Hatice Gunes, University of Cambridge

Hatice Gunes is a Professor of Affective Intelligence and Robotics (AFAR) and the Head of the AFAR Lab at the University of Cambridge’s Department of Computer Science and Technology. Her expertise is in the areas of affective computing and social signal processing cross-fertilising research in multimodal interaction, computer vision, signal processing, machine learning and human-robot interaction. She has published over 150 papers in these areas (H-index=36, citations > 7,200), with most recent works on lifelong learning for facial expression recognition, fairness and affective robotics; and longitudinal HRI for wellbeing.
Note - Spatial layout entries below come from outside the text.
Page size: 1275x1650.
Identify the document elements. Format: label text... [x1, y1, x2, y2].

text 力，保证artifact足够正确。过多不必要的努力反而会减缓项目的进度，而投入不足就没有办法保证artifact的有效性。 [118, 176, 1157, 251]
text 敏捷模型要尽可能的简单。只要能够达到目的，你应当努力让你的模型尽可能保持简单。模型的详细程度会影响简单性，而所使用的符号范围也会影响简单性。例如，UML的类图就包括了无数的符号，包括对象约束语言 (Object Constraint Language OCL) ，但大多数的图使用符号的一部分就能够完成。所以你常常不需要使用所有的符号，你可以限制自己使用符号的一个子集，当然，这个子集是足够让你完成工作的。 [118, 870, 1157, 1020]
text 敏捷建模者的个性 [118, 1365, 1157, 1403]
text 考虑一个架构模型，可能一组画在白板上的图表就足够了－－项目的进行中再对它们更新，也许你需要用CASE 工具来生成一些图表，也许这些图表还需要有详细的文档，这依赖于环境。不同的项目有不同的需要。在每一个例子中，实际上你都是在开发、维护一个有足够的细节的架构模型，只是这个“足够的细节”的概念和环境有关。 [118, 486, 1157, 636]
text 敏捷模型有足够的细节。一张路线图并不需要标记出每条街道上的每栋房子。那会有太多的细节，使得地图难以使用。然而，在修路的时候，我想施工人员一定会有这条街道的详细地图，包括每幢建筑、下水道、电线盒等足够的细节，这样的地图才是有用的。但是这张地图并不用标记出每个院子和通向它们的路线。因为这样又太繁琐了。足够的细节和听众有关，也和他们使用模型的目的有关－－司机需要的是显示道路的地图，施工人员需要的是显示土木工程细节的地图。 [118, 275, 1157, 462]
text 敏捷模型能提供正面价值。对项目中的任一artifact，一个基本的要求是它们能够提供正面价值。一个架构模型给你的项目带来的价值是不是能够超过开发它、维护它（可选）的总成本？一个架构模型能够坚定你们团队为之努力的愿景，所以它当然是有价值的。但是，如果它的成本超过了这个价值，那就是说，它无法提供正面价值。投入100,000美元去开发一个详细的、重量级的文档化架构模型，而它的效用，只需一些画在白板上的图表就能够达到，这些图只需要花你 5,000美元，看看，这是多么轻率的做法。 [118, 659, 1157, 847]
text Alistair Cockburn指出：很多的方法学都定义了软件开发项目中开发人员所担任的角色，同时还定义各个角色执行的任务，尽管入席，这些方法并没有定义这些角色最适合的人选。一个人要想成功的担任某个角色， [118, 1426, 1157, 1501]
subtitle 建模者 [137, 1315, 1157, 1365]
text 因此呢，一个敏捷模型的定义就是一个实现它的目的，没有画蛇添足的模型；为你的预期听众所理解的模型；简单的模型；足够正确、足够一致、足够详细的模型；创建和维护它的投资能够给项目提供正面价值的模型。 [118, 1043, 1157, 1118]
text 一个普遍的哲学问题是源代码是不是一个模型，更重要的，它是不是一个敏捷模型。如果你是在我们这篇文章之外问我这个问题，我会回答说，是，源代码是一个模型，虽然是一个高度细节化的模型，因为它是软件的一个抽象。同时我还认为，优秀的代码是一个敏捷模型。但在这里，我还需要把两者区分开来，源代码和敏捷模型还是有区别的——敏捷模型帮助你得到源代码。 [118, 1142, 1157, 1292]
She is an Associate Editor for the International Journal of Social Robotics, currently guest editing the Special Issue on Embodied Agents for Wellbeing, and was one of the Guest Editors of the 2021 IEEE Transactions on Affective Computing Special Issue on Automated Perception of Human Affect from Longitudinal Behavioral Data. Other research highlights include RSJ/KROS Distinguished Interdisciplinary Research Award Finalist at IEEE RO-MAN’21, Distinguished PC Award at IJCAI’21, Best Paper Award Finalist at IEEERO-MAN’20, Finalist for the 2018 Frontiers Spotlight Award, Outstanding Paper Award at IEEE FG’11, and Best Demo Award at IEEE ACII’09. Prof Gunes is the former (2017-2019) President of the Association for the Advancement of Affective Computing (AAAC), and is the General Co-Chair of ACM ICMI’24, and was the General Co-Chair of ACII’19, and the Program Co-Chair of ACM/IEEE HRI’20 and IEEE FG’17. Prof Gunes was a member of the Human-Robot Interaction Steering Committee (2018-2021) and was the Chair of the Steering Board of IEEE Transactions on Affective Computing (2017-2019). In 2019 she was awarded the prestigious EPSRC Fellowship as a personal grant to investigate adaptive robotic emotional intelligence for wellbeing and was named a Faculty Fellow of the Alan Turing Institute– UK’s national centre for data science and artificial intelligence (2019-2021). She is a Senior Member of the IEEE and a member of the AAAC.